# What the exercise asks
Reproduce the following records exactly from the line containing "List each element's" onward, ending with the last line and including it.
(Extracted entries)
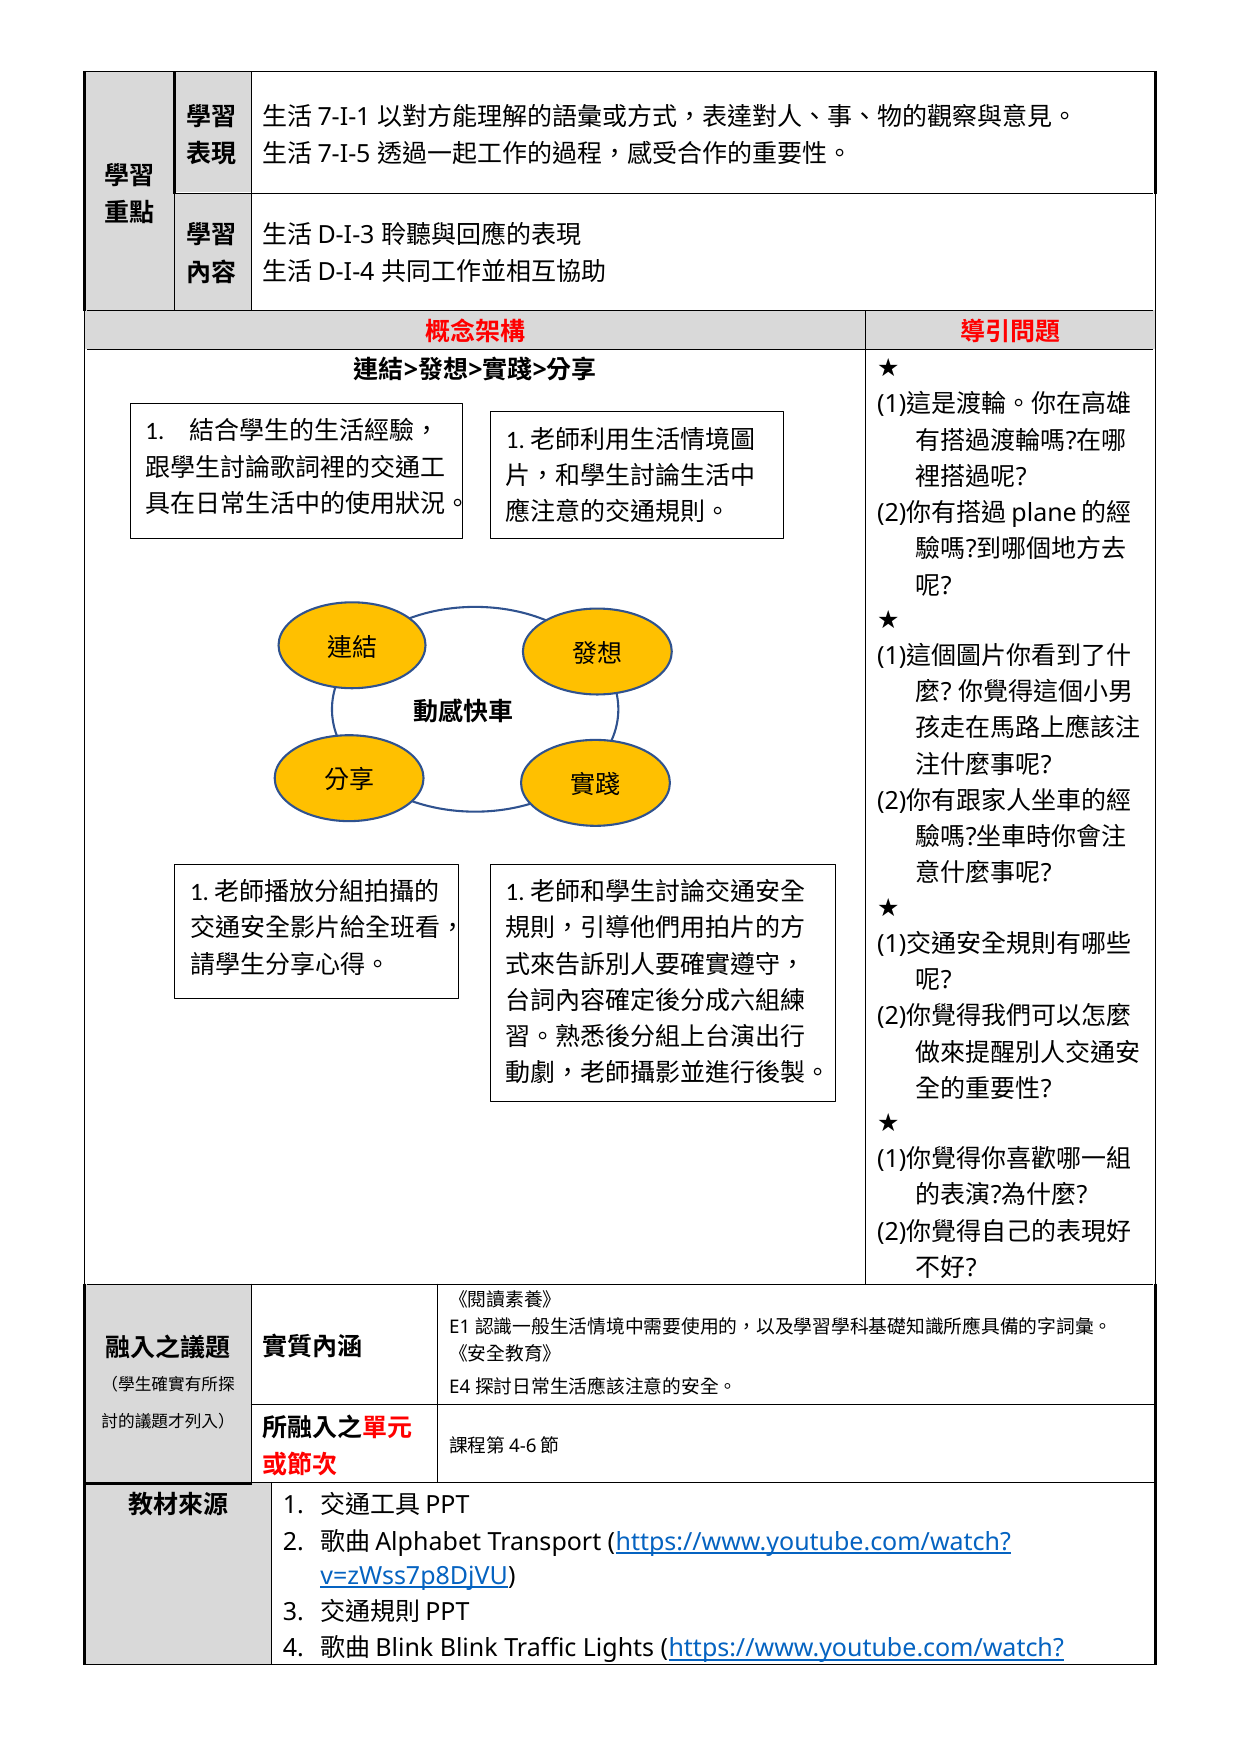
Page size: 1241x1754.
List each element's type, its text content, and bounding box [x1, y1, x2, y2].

table_cell 學習 重點 [86, 72, 174, 310]
table_cell 導引問題 [866, 310, 1155, 349]
table_cell 生活D-I-3 聆聽與回應的表現 生活D-I-4 共同工作並相互協助 [252, 193, 1155, 310]
table_cell 實質內涵 [252, 1285, 437, 1404]
table_cell 所融入之單元或節次 [252, 1405, 437, 1482]
table_cell 概念架構 [85, 310, 865, 349]
table_cell 《閱讀素養》 E1 認識一般生活情境中需要使用的，以及學習學科基礎知識所應具備的字詞彙。 《安全教育》 E4 探討日常生活應該注意的安全。 [438, 1284, 1154, 1404]
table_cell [272, 1483, 1154, 1664]
table_cell 生活7-I-1 以對方能理解的語彙或方式，表達對人、事、物的觀察與意見。 生活7-I-5 透過一起工作的過程，感受合作的重要性。 [252, 72, 1154, 192]
table_cell 課程第4-6節 [438, 1405, 1154, 1482]
table_cell 學習 表現 [176, 72, 251, 192]
table_cell 教材來源 [86, 1483, 271, 1664]
table_cell 融入之議題 （學生確實有所探討的議題才列入） [86, 1284, 251, 1482]
table_cell ★ (1)這是渡輪。你在高雄有搭過渡輪嗎?在哪裡搭過呢? (2)你有搭過plane的經驗嗎?到哪個地方去呢? ★ (1)這個圖片你看到了什麼? 你覺得這個小男孩走在馬路上應該注注什麼事呢? (2)你有跟家人坐車的經驗嗎?坐車時你會注意什麼事呢? ★ (1)交通安全規則有哪些呢? (2)你覺得我們可以怎麼做來提醒別人交通安全的重要性? ★ (1)你覺得你喜歡哪一組的表演?為什麼? (2)你覺得自己的表現好不好? [866, 349, 1155, 1283]
table_cell 學習 內容 [175, 194, 251, 310]
table_cell 連結>發想>實踐>分享 [85, 349, 865, 1283]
(End Extracted entries)
# Solution to this problem
List each element's type, its text content, and bounding box [x1, y1, x2, y2].

table_cell 學習 重點 [86, 72, 174, 310]
table_cell 導引問題 [866, 310, 1155, 349]
table_cell 生活D-I-3 聆聽與回應的表現 生活D-I-4 共同工作並相互協助 [252, 193, 1155, 310]
table_cell 實質內涵 [252, 1285, 437, 1404]
table_cell 所融入之單元或節次 [252, 1405, 437, 1482]
table_cell 概念架構 [85, 310, 865, 349]
table_cell 《閱讀素養》 E1 認識一般生活情境中需要使用的，以及學習學科基礎知識所應具備的字詞彙。 《安全教育》 E4 探討日常生活應該注意的安全。 [438, 1284, 1154, 1404]
table_cell [272, 1483, 1154, 1664]
table_cell 生活7-I-1 以對方能理解的語彙或方式，表達對人、事、物的觀察與意見。 生活7-I-5 透過一起工作的過程，感受合作的重要性。 [252, 72, 1154, 192]
table_cell 課程第4-6節 [438, 1405, 1154, 1482]
table_cell 學習 表現 [176, 72, 251, 192]
table_cell 教材來源 [86, 1483, 271, 1664]
table_cell 融入之議題 （學生確實有所探討的議題才列入） [86, 1284, 251, 1482]
table_cell ★ (1)這是渡輪。你在高雄有搭過渡輪嗎?在哪裡搭過呢? (2)你有搭過plane的經驗嗎?到哪個地方去呢? ★ (1)這個圖片你看到了什麼? 你覺得這個小男孩走在馬路上應該注注什麼事呢? (2)你有跟家人坐車的經驗嗎?坐車時你會注意什麼事呢? ★ (1)交通安全規則有哪些呢? (2)你覺得我們可以怎麼做來提醒別人交通安全的重要性? ★ (1)你覺得你喜歡哪一組的表演?為什麼? (2)你覺得自己的表現好不好? [866, 349, 1155, 1283]
table_cell 學習 內容 [175, 194, 251, 310]
table_cell 連結>發想>實踐>分享 [85, 349, 865, 1283]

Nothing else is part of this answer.